In the first place, the navigating officers of a merchantman are merely the employees of civilians—the shipowners. In the second place, the Board of Trade, by compelling shipowners to carry a certain number of navigators and engineers holding certificates of competency, have placed them on one professional level. Nevertheless, the animosity between the mates and the shrewd, greasy, sea-going engineer was keen enough, sharpened no doubt by the preponderating wages of the latter. Again, the former’s habits of deference and mute obedience to the master, at once navigator, agent, and magistrate of the ship, were not readily assimilated by the engineer, whose democratic consciousness was just then rising into being, and whose mechanical instincts were outraged by the sailor’s ignorant indifference to the knowledge and unremitting vigilance demanded by the machinery in his care.

It is in this fashion that a class of men like my Chief have developed. Born of the lower middle class, the artisan class, apprenticed to their trade at twelve or thirteen years of age, and, on going to sea, suddenly finding themselves in possession of a definite uniform and rank with a fixed watch and routine, their natural instinct leads them to do their utmost to “live up” to their new dignity. In course of time, after a certain minimum of sea service, and an unbroken record of efficiency and good behaviour, the Board of Trade examiner affixes his stamp on the finished product, and the youth ventures on matrimony and indulges in dreams of rising in the world. His travelling has given his mind a certain shallow breadth of outlook; he will discuss Italian art with you, although his knowledge of Italy is confined to the low parts of Genoa and Naples, with perhaps a visit to the Campo Santo of the former. He has acquired the reading habit, perforce, at sea, though his authors would be considered dubious by the educated; and a smattering of some other language, generally Spanish, is, in his own opinion, good reason for holding himself above the common mechanic ashore. His salary as a chief engineer enables his wife to keep a servant and buy superior garments; he puts money by, and in the course of time solidifies his position as a genuine bourgeois. In the meantime he exhales Smiles. He believes in Rising in the World. He would blot out a perfectly inoffensive, if ignoble, ancestry, and he would also, if he could, make friends with English Grammar. But how can I hope for his success in the latter struggle when the books he borrows from my little store are returned uncut. Possibly the colourless eyes, which survey me over the retroussé nose and deceptive moustache, are capable of gathering wisdom from the uncut fields of learning. And yet, and yet, have I not unintentionally surprised him in his cabin devouring “The Unwritten Commandment” or “The Lady’s Realm,” while my Aristophanes is on the settee? I do not blame a sea-going engineer for disliking Aristophanes. Many agricultural labourers would find him uninforming. But why borrow him and simulate a cultured interest in his plays?
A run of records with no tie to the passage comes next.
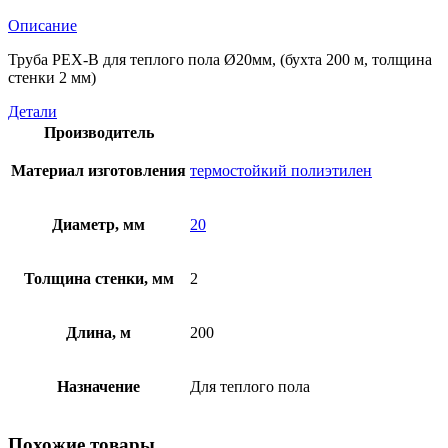
Описание
Труба PEX-B для теплого пола Ø20мм, (бухта 200 м, толщина
стенки 2 мм)
Детали
Производитель
Материал изготовления
термостойкий полиэтилен
Диаметр, мм
20
Толщина стенки, мм
2
Длина, м
200
Назначение
Для теплого пола
Похожие товары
My friend, I think, abhors blatant uxoriousness. So do I. And I fear the Most Wonderful Man on Earth is blatantly uxorious. I honour him for a certain sadness in his voice when he speaks of unrequited love. But his constant reference to Ibsen’s motif in the “Wild Duck,” though it fails in its primary object of convincing me that he is familiar with Ibsen’s plays, does in truth tell me that some fair one gave him sleepless nights.